M. M. Large doses of opium given before the expected paroxysm, as in epilepsia dolorifica, Class [III. 1. 1. 8].

The hallucinatio studiosa, or false ideas in reverie, differ from maniacal hallucinations above described, as no insane exertions succeed, and in the patients whom I have seen they have always been totally forgotten, when the paroxysm was over.

Master ——, a school-boy about twelve years old, after he came out of a convulsion fit and sat up in bed, said to me, "Don't you see my father standing at the feet of the bed, he is come a long way on foot to see me." I answered, no: "What colour is his coat!" He replied, "A drab colour." "And what buttons?" "Metal ones," he answered, and added, "how sadly his legs are swelled." In a few minutes he said, with apparent surprise, "He is gone," and returned to his perfect mind. Other cases are related in Sect. XIX. and XXXIV. 3. and in Class [III. 1. 2. 2]. with further observations on this kind of hallucination; which however is not the cause of reverie, but constitutes a part of it, the cause being generally some uneasy sensation of the body.

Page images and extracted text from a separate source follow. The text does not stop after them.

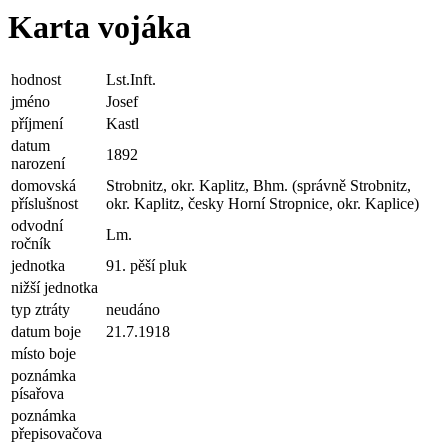
Karta vojáka
hodnost
Lst.Inft.
jméno
Josef
příjmení
Kastl
datum
1892
narození
domovská
Strobnitz, okr. Kaplitz, Bhm. (správně Strobnitz,
příslušnost
okr. Kaplitz, česky Horní Stropnice, okr. Kaplice)
odvodní
Lm.
ročník
jednotka
91. pěší pluk
nižší jednotka
typ ztráty
neudáno
datum boje
21.7.1918
místo boje
poznámka
písařova
poznámka
přepisovačova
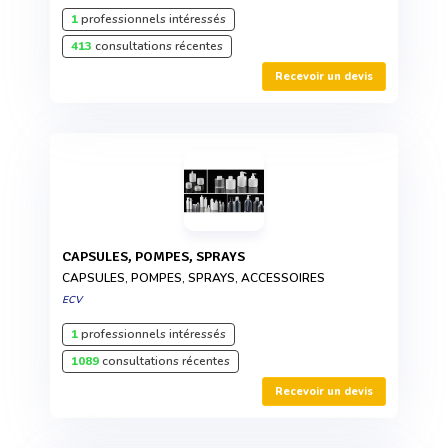
1
professionnels intéressés
413
consultations récentes
Recevoir un devis
CAPSULES, POMPES, SPRAYS
CAPSULES, POMPES, SPRAYS, ACCESSOIRES
ECV
1
professionnels intéressés
1089
consultations récentes
Recevoir un devis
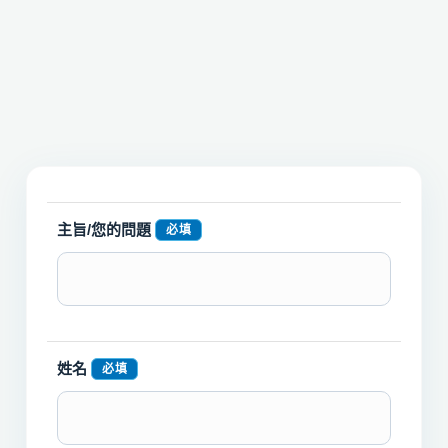
主旨/您的問題
必填
姓名
必填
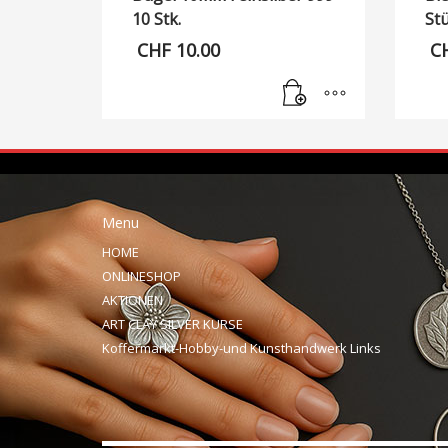
10 Stk.
St
CHF
10.00
C
Menu
HOME
ONLINESHOP
AKTIONEN
ART CLAY SILVER KURSE
Koffermarkt-Hobby-und Kunsthandwerk Links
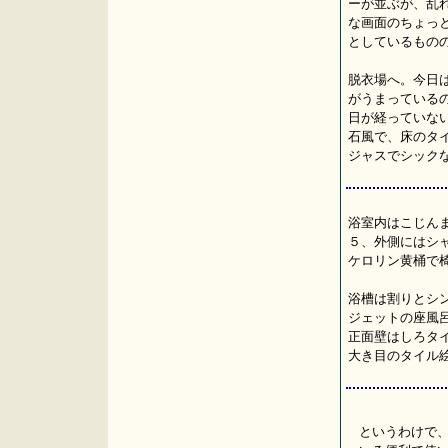
ーが並ぶが、乱れ
な画面のちょっ
としているもの
脱衣場へ。今日
がうまっている
日が経っていな
石風で、床のタ
ジャスでシック
浴室内はこじんま
５、外側にはシ
ケロリン黄桶で
浴槽は割りとシ
ジェットの座風呂
正面壁はしろタ
大き目のタイル
というわけで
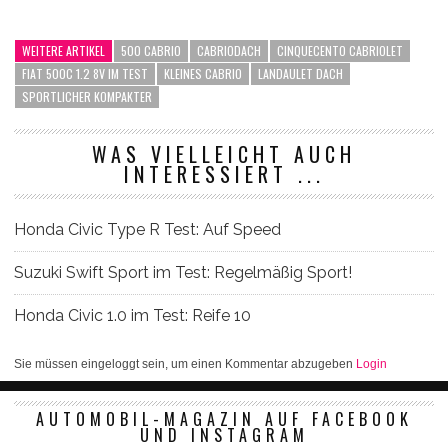
WEITERE ARTIKEL
500 CABRIO
CABRIODACH
CINQUECENTO CABRIOLET
FIAT 500C 1.2 8V IM TEST
KLEINES CABRIO
LANDAULET DACH
SPORTLICHER KOMPAKTER
WAS VIELLEICHT AUCH
INTERESSIERT ...
Honda Civic Type R Test: Auf Speed
Suzuki Swift Sport im Test: Regelmäßig Sport!
Honda Civic 1.0 im Test: Reife 10
Sie müssen eingeloggt sein, um einen Kommentar abzugeben
Login
AUTOMOBIL-MAGAZIN AUF FACEBOOK
UND INSTAGRAM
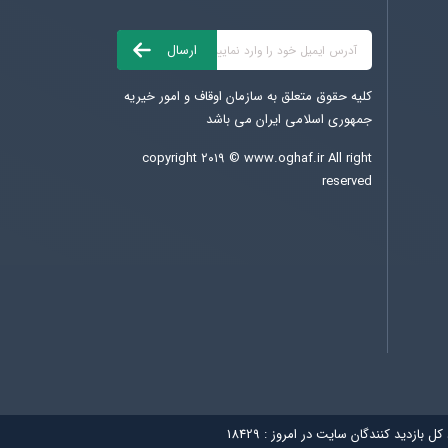
کلیه حقوق متعلق به سازمان اوقاف و امور خیریه
جمهوری اسلامی ایران می باشد
copyright ۲۰۱۹ ©
www.oghaf.ir
All right
reserved
 کل بازديد کنندگان سایت در امروز :
18429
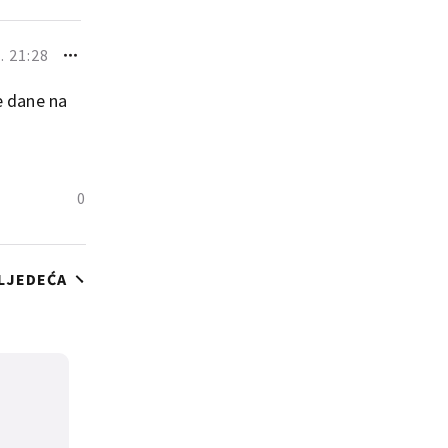
 21:28
e dane na
0
LJEDEĆA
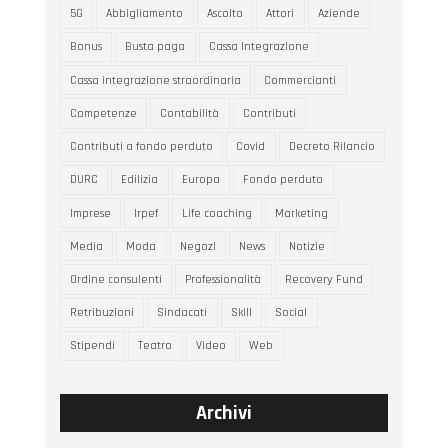
5G
Abbigliamento
Ascolto
Attori
Aziende
Bonus
Busta paga
Cassa Integrazione
Cassa integrazione straordinaria
Commercianti
Competenze
Contabilità
Contributi
Contributi a fondo perduto
Covid
Decreto Rilancio
DURC
Edilizia
Europa
Fondo perduto
Imprese
Irpef
Life coaching
Marketing
Media
Moda
Negozi
News
Notizie
Ordine consulenti
Professionalità
Recovery Fund
Retribuzioni
Sindacati
Skill
Social
Stipendi
Teatro
Video
Web
Archivi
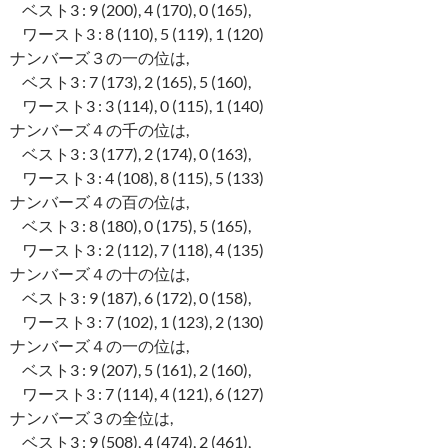
ベスト3 : 9 (200), 4 (170), 0 (165),
ワースト3 : 8 (110), 5 (119), 1 (120)
ナンバーズ３の一の位は,
ベスト3 : 7 (173), 2 (165), 5 (160),
ワースト3 : 3 (114), 0 (115), 1 (140)
ナンバーズ４の千の位は,
ベスト3 : 3 (177), 2 (174), 0 (163),
ワースト3 : 4 (108), 8 (115), 5 (133)
ナンバーズ４の百の位は,
ベスト3 : 8 (180), 0 (175), 5 (165),
ワースト3 : 2 (112), 7 (118), 4 (135)
ナンバーズ４の十の位は,
ベスト3 : 9 (187), 6 (172), 0 (158),
ワースト3 : 7 (102), 1 (123), 2 (130)
ナンバーズ４の一の位は,
ベスト3 : 9 (207), 5 (161), 2 (160),
ワースト3 : 7 (114), 4 (121), 6 (127)
ナンバーズ３の全位は,
ベスト3 : 9 (508), 4 (474), 2 (461),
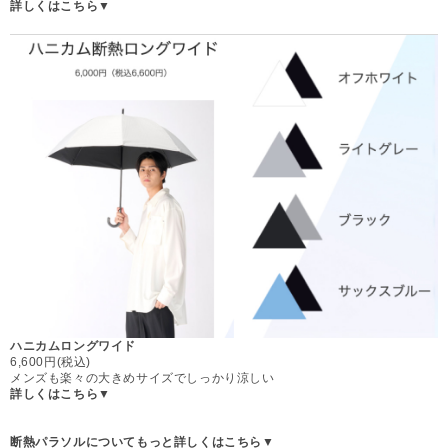
詳しくはこちら▼
ハニカムロングワイド
6,600円(税込)
メンズも楽々の大きめサイズでしっかり涼しい
詳しくはこちら▼
断熱パラソルについてもっと詳しくはこちら▼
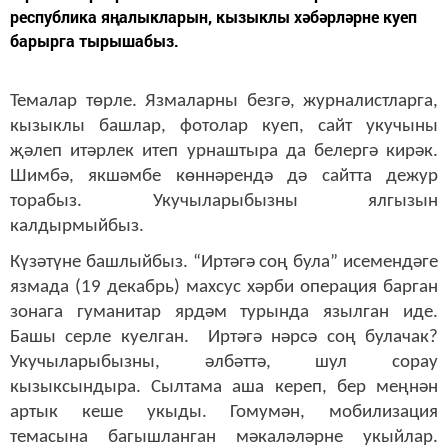
республика яңалыкларын, кызыклы хәбәрләрне куеп
барырга тырышабыз.
Темалар төрле. Язмаларны безгә, журналистларга,
кызыклы башлар, фотолар куеп, сайт укучыны
җәлеп итәрлек итеп урнаштыра да белергә кирәк.
Шимбә, якшәмбе көннәрендә дә сайтта дежур
торабыз. Укучыларыбызны ялгызын
калдырмыйбыз.
Күзәтүне башлыйбыз. “Иртәгә соң була” исемендәге
язмада (19 декабрь) махсус хәрби операция барган
зонага гуманитар ярдәм турында язылган иде.
Башы серле куелган. Иртәгә нәрсә соң булачак?
Укучыларыбызны, әлбәттә, шул сорау
кызыксындыра. Сылтама аша кереп, бер меңнән
артык кеше укыды. Гомумән, мобилизация
темасына багышланган мәкаләләрне укыйлар.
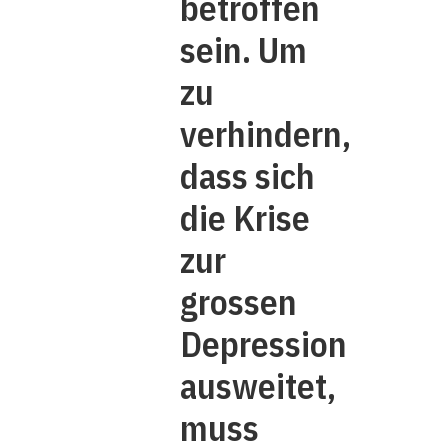
betroffen
sein. Um
zu
verhindern,
dass sich
die Krise
zur
grossen
Depression
ausweitet,
muss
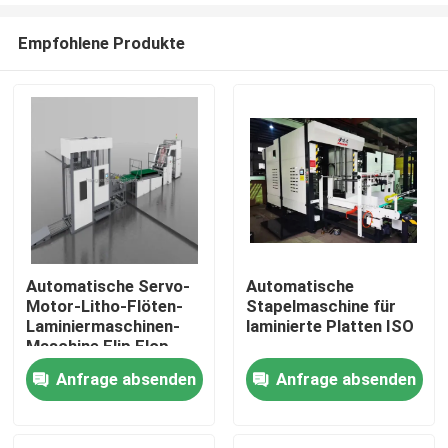
Empfohlene Produkte
Automatische Servo-
Automatische
Motor-Litho-Flöten-
Stapelmaschine für
Zu Hause
Laminiermaschinen-
laminierte Platten ISO
Maschine Flip Flop
Stacker
Anfrage absenden
Anfrage absenden
Produkte
Über uns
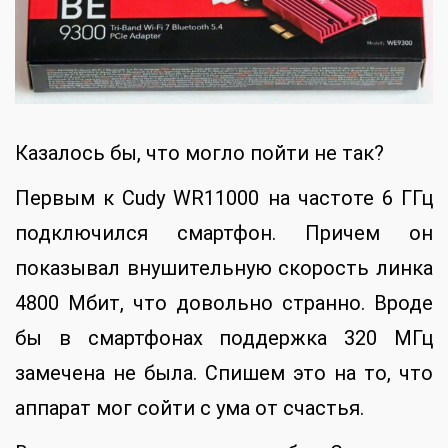
Казалось бы, что могло пойти не так?
Первым к Cudy WR11000 на частоте 6 ГГц
подключился смартфон. Причем он
показывал внушительную скорость линка
4800 Мбит, что довольно странно. Вроде
бы в смартфонах поддержка 320 МГц
замечена не была. Спишем это на то, что
аппарат мог сойти с ума от счастья.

[3]. Vigilia. Watchfulness consists in the unceasing exertion of volition; which is generally caused by some degree of pain either of mind or of body, or from defect of the usual quantity of pleasurable sensation; hence if those, who are accustomed to wine at night, take tea instead, they cannot sleep. The same happens from want of solid food for supper, to those who are accustomed to use it; as in these cases there is pain or defect of pleasure in the stomach.

Sometimes the anxiety about sleeping, that is the desire to sleep, prevents sleep; which consists in an abolition of desire or will. This may so far be compared to the impediment of speech described in Sect. XVII. 1. 10. as the interference of the will prevents the effect desired.

Another source of watchfulness may be from the too great secretion of sensorial power in the brain, as in phrenzy, and as sometimes happens from the exhibition of opium, and of wine; if the exhaustion of sensorial power by the general actions of the system occasioned by the stimulus of these drugs can be supposed to be less than the increased secretion of it.

M. M. 1. Solid food to supper. Wine. Opium. Warm bath. 2. The patient should be told that his want of sleep is of no consequence to his health. 3. Venesection by cupping. Abstinence from wine. 4. A blister by stimulating the skin, and rhubarb by stimulating the bowels, will sometimes induce sleep. Exercise. An uniform sound, as of a pausing drop of water, or the murmur of bees. Other means are described in Sect. XVIII. 20.

[4]. Erotomania. Sentimental love. Described in its excess by romance-writers and poets. As the object of love is beauty, and as our perception of beauty consists in a recognition by the sense of vision of those objects, which have before inspired our love, by the pleasure they have afforded to many of our senses (Sect. XVI. 6); and as brute animals have less accuracy of their sense of vision than mankind (ib.); we see the reason why this kind of love is not frequently observable in the brute creation, except perhaps in some married birds, or in the affection of the mother to her offspring. Men, who have not had leisure to cultivate their taste for visible objects, and who have not read the works of poets and romance-writers, are less liable to sentimental love; and as ladies are educated rather with an idea of being chosen, than of choosing; there are many men, and more women, who have not much of this insanity; and are therefore more easily induced to marry for convenience or interest, or from the flattery of one sex to the other.

In its fortunate gratification sentimental love is supposed to supply the purest source of human felicity; and from the suddenness with which many of those patients, described in Species [I]. of this genus, were seized with the maniacal hallucination, there is reason to believe, that the most violent sentimental love may be acquired in a moment of time, as represented by Shakespeare in the beginning of his Romeo and Juliet.

Some have endeavoured to make a distinction between beauty and grace, and have made them as it were rivals for the possession of the human heart; but grace may be defined beauty in action; for a sleeping beauty cannot be called graceful in whatever attitude she may recline; the muscles must be in action to produce a graceful attitude, and the limbs to produce a graceful motion. But though the object of love is beauty, yet the idea is nevertheless much enhanced by the imagination of the lover; which appears from this curious circumstance, that the lady of his passion seldom appears so beautiful to the lover after a few months separation, as his ideas had painted her in his absence; and there is, on that account, always a little disappointment felt for a minute at their next interview from this hallucination of his ideas.